Dialogue interreligieux

« Lorsque nous travaillons pour les âmes, nous ne pouvons user que de persuasion et d'amour... Nous ne pouvons rien faire tant que nous n'avons pas persuadé les gens autour de nous qu'ils sont aimés... » (Cardinal Lavigerie, 1885)

« Nous croyons qu'en toute religion il y a une secrète présence de Dieu, des semences du Verbe qui reflètent un rayon de sa lumière... » (Chapitre 1967)

« Nous célébrons et partageons cette vie avec Dieu lorsque nous allons à la rencontre des cultures et des religions... nous réjouissant de la foi vivante de ces croyants et les rejoignant dans leur quête de la Vérité, cette Vérité qui nous rend tous libres. » (Chapitre 1998)

Missionnaires, nous sommes appelés à faire les premiers pas pour rencontrer les personnes, qu'elles que soient leurs convictions, leur religion.

Au Burkina Faso, cette réalité se traduit surtout dans la rencontre respectueuse et évangélique avec les adeptes des religions traditionnelles et avec les musulmans.

Dans cette rubrique, nous étudierons divers aspects de ces religions, particulièrement de l'islam.

* **Consignes**:
[1] Extrayez des enregistrements chaque ligne où figure la chaîne "element", sans rien y changer.
[2] Donnez la suite du texte sur le dialogue interreligieux, en reprenant après sa dernière phrase.
Le texte et les enregistrements constituent deux matériaux indépendants.

(Enregistrements bruts)
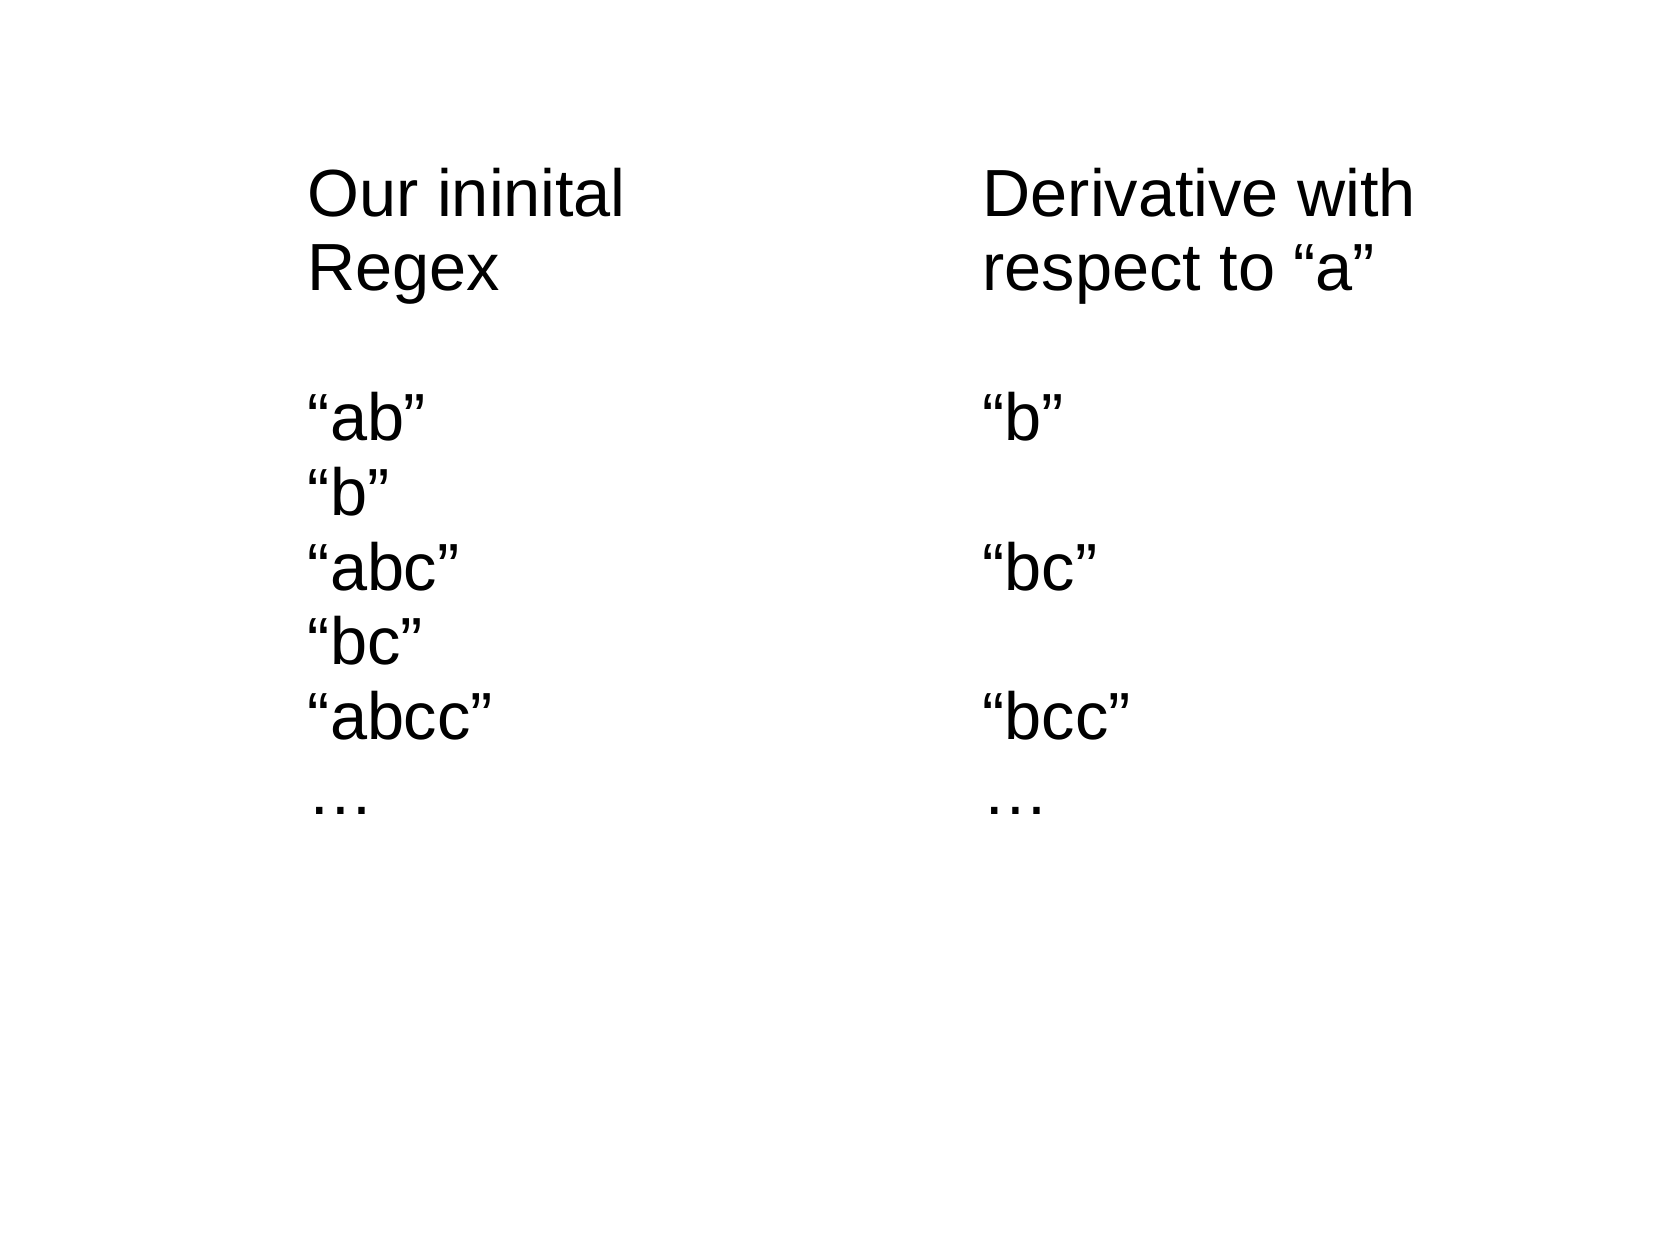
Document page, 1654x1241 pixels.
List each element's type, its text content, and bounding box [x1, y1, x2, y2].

subtitle Our ininital Derivative with Regex respect to “a” “ab” “b” “b” “abc” “bc” “bc” “abcc” “bcc” … … [82, 49, 1571, 1010]
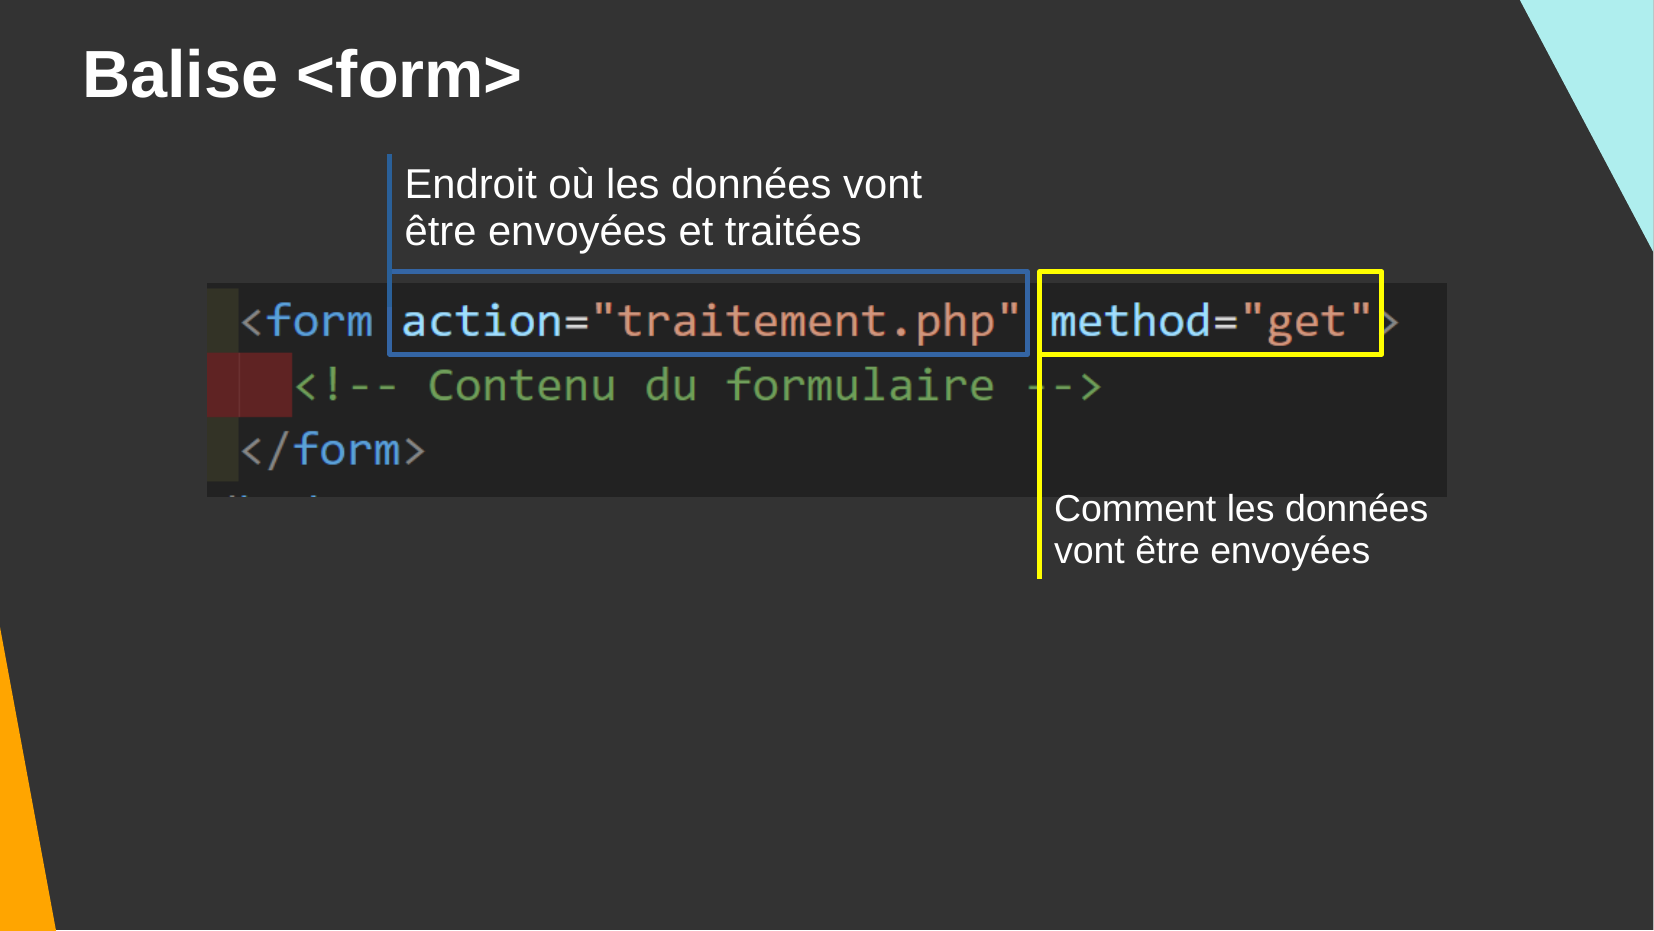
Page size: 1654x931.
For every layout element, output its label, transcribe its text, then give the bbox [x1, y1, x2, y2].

text_box [0, 627, 57, 931]
title Balise <form> [82, 37, 1571, 115]
picture [1042, 283, 1447, 479]
text_box [1519, 0, 1654, 254]
picture [207, 283, 1037, 497]
picture [1042, 283, 1379, 352]
text_box Endroit où les données vont être envoyées et traitées [389, 153, 993, 262]
picture [392, 283, 1025, 352]
text_box Comment les données vont être envoyées [1039, 479, 1489, 579]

* **Corrigé**:
[1]
List each element's type, its text content, and bounding box [x1, y1, x2, y2].
For every layout element, output its label, transcribe its text, then give the bbox [x1, y1, x2, y2].

[2]
Relations islamo-chrétiennes: un lourd passé missionnaire à assumer

L’islamophobie au Québec : une idéologie impérialiste qui survit depuis le début du XXᵉ siècle

Frederick Burrill, Concordia University

« Comme délicatesse de sentiments, il y a mieux que les Arabes ; l’égoïsme est leur fort : eux d’abord, la femme ensuite, puis les enfants ; et ces derniers courent souvent le risque d’être oubliés tout à fait ».

Cet énoncé ne provient pas d’un communiqué du groupuscule d’extrême-droite québécois La Meute ni d’un porte-parole du « féminisme de souche » telle que la journaliste Janette Bertrand.

Il s’agit d’une observation d’un jeune missionnaire catholique canadien-français en Tunisie en 1905, reproduit dans un journal missionnaire et distribué à des dizaines de milliers de Québécois et Québécoises à travers leurs paroisses, écoles, et réseaux familiaux.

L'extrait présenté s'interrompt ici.